TESTO SELEZIONATO:
####################
I rider tornano a fare notizia.
È delle scorse settimane la firma di un “contratto collettivo nazionale di lavoro” tra l’associazione che riunisce le imprese del settore, Assodelivery, e il sindacato Ugl, piombata come un fulmine a ciel sereno nel bel mezzo della trattativa – iniziata quasi un anno fa ed entrata nel vivo la scorsa estate – tra la stessa associazione padronale, i sindacati confederali, alcune associazioni “di base” dei rider e il Ministero del lavoro.
Per comprendere meglio la polemica che ne è sfociata è necessario fare un passo indietro. Lo scorso autunno il governo aveva emanato, nel cosiddetto “decreto crisi”, una serie di norme, per la verità di non semplicissima interpretazione, dedicate ai rider. In particolare, nell’impianto del Jobs Act veniva inserita una sezione dedicata alla “tutela del lavoro tramite piattaforme digitali” da applicarsi teoricamente ai (soli) lavoratori autonomi, dunque con esclusione di quelli “parasubordinati” (per usare una definizione sintetica e abbastanza comprensibile, benché giuridicamente poco precisa), il cui unico aspetto davvero positivo era il divieto del cottimo e il diritto a un compenso minimo orario non inferiore a quello previsto dai contratti collettivi nazionali (per i lavoratori dipendenti).
La norma, che sarebbe entrata in vigore non subito bensì dopo un anno, lasciava però aperta la possibilità di “definire criteri di determinazione del compenso complessivo che tengano conto delle modalità di svolgimento della prestazione e dell’organizzazione del committente” da parte di “contratti collettivi stipulati dalle organizzazioni sindacali e datoriali comparativamente più rappresentative a livello nazionale“. All’epoca avevo commentato così:
bene (nella prima versione del decreto il cottimo era stato mantenuto) ma non benissimo dal momento che il cottimo appena uscito dalla porta rientrerà dalla finestra se previsto dalla contrattazione collettiva; considerando che questa norma entrerà in vigore fra un anno, c’è tutto il tempo per firmare accordi al ribasso
Ed è precisamente quello che è successo. Mentre prendeva tempo al tavolo ministeriale con i sindacati confederali, che peraltro per non sbagliare si erano dichiarati disponibili “a cogliere specificità e le necessarie flessibilità per questo settore“, in gran segreto l’associazione padronale preparava un “CCNL” a misura dei propri interessi. Aveva fretta di stipularlo per evitare che, trascorso un anno dalla pubblicazione del decreto, diventasse obbligatorio applicare il trattamento più vantaggioso per i lavoratori previsto dalla legge. Occorreva solo un sindacato disposto a firmare l’accordo: si è presentata Ugl, organizzazione che non aveva in quel momento probabilmente neppure un rider iscritto ma che è pur sempre un sindacato a diffusione nazionale.
Che cosa prevede questo “CCNL”?
####################
ESERCIZIO:
Secondo il testo sui rider, con quale sindacato Assodelivery ha firmato il "contratto collettivo nazionale di lavoro"? I record non hanno alcuna rilevanza ai fini di questo esercizio.

ESTRATTO DEI DATI:
####################
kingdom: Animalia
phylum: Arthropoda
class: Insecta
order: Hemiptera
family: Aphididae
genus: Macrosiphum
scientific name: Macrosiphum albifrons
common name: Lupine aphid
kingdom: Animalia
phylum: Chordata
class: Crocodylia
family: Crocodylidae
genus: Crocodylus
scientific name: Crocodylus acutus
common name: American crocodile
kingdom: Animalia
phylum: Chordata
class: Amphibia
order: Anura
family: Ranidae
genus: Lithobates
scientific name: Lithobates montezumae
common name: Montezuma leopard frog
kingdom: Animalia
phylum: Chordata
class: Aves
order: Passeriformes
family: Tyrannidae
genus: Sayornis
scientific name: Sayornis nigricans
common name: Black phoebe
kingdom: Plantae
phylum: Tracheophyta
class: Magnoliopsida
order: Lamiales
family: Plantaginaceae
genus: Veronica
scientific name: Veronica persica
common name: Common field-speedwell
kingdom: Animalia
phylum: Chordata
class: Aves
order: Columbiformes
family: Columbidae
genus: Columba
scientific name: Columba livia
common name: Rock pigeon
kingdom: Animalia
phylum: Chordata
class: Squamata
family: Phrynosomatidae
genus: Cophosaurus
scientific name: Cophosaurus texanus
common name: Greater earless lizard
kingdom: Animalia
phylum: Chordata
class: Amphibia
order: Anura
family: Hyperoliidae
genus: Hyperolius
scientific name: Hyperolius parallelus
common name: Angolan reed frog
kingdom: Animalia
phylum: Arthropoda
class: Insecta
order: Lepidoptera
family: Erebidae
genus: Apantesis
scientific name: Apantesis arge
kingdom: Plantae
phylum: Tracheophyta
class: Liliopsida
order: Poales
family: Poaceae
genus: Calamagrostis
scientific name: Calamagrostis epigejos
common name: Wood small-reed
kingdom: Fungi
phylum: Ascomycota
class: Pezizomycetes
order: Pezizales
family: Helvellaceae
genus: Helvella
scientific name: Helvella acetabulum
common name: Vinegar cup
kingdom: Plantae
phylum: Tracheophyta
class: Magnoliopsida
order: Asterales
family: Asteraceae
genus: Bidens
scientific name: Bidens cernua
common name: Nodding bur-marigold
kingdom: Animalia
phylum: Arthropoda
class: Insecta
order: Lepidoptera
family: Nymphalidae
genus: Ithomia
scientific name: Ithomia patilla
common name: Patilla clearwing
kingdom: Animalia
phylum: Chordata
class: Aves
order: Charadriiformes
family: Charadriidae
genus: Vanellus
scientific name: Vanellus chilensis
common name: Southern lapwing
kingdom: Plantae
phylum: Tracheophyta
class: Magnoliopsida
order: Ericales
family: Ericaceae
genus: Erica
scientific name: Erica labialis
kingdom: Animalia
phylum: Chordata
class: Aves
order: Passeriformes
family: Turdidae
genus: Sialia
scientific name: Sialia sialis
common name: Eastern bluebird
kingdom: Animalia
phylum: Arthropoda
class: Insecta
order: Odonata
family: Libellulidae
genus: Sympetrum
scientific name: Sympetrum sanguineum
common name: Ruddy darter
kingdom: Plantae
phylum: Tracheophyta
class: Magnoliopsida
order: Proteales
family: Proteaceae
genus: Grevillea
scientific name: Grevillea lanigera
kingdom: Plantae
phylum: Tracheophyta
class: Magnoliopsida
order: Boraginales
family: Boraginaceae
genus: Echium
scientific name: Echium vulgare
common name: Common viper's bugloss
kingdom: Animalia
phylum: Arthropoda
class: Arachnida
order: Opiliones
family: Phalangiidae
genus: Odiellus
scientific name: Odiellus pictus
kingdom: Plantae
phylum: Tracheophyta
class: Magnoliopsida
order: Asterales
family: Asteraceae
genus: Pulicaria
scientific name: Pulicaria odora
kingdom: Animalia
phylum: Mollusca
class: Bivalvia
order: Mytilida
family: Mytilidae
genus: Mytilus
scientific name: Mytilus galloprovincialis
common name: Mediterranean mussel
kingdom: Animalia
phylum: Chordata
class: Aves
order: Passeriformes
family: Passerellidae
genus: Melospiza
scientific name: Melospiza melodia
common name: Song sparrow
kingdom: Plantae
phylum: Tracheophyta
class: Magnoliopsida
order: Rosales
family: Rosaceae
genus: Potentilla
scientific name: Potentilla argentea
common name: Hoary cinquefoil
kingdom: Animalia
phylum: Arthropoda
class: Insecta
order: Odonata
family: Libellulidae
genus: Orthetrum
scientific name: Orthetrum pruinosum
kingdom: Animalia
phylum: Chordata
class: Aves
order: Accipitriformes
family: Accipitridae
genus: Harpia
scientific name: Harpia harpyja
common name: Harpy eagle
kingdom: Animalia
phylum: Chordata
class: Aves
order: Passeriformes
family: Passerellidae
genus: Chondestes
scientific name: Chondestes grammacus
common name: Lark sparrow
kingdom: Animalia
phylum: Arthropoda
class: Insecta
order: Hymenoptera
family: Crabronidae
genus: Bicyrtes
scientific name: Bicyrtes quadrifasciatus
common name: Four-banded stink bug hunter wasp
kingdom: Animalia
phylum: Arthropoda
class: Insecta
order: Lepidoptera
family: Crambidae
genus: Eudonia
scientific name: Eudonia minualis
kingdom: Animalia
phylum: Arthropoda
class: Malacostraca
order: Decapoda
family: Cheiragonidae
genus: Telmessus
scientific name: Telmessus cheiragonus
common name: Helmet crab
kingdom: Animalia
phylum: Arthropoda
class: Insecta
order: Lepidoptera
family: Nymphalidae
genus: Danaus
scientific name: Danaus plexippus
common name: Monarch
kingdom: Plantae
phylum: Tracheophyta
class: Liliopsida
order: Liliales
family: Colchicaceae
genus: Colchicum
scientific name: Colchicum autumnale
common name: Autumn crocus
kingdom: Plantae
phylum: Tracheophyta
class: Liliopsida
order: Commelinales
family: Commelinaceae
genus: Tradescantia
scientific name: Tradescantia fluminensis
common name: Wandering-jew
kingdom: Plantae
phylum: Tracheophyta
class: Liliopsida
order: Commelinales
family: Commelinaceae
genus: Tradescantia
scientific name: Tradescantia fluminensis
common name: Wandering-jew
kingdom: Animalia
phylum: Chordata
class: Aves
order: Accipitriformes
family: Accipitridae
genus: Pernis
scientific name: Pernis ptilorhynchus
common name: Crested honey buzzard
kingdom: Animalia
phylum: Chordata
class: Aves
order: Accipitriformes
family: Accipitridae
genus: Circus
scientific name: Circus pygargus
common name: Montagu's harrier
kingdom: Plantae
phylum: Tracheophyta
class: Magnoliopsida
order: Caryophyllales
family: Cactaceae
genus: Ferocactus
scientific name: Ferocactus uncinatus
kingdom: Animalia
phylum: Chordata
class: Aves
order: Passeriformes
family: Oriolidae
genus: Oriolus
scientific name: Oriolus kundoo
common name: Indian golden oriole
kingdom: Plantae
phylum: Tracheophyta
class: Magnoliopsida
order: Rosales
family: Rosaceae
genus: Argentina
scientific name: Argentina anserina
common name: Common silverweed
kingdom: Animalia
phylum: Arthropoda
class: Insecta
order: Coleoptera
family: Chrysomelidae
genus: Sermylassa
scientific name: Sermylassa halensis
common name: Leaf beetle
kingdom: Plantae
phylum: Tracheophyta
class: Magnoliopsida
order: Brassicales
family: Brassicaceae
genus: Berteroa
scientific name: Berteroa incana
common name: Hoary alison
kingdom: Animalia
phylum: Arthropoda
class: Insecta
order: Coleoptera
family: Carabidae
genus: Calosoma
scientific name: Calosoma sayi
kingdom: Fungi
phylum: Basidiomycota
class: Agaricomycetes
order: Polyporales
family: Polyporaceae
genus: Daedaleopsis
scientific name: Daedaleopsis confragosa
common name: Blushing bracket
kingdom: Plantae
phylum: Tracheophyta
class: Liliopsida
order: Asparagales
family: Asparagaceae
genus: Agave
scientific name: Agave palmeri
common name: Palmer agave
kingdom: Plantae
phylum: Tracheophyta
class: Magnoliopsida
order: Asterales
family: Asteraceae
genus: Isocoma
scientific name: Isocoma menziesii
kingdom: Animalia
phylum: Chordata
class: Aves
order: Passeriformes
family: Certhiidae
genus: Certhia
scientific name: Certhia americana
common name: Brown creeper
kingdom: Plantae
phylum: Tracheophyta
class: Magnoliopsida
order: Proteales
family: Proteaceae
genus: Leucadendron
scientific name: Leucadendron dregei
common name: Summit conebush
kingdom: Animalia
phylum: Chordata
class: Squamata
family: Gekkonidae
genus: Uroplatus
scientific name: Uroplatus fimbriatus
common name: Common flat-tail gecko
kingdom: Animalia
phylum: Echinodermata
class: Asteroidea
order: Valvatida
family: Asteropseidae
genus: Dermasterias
####################
RISULTATO DELL'ESERCIZIO:
Con il sindacato Ugl.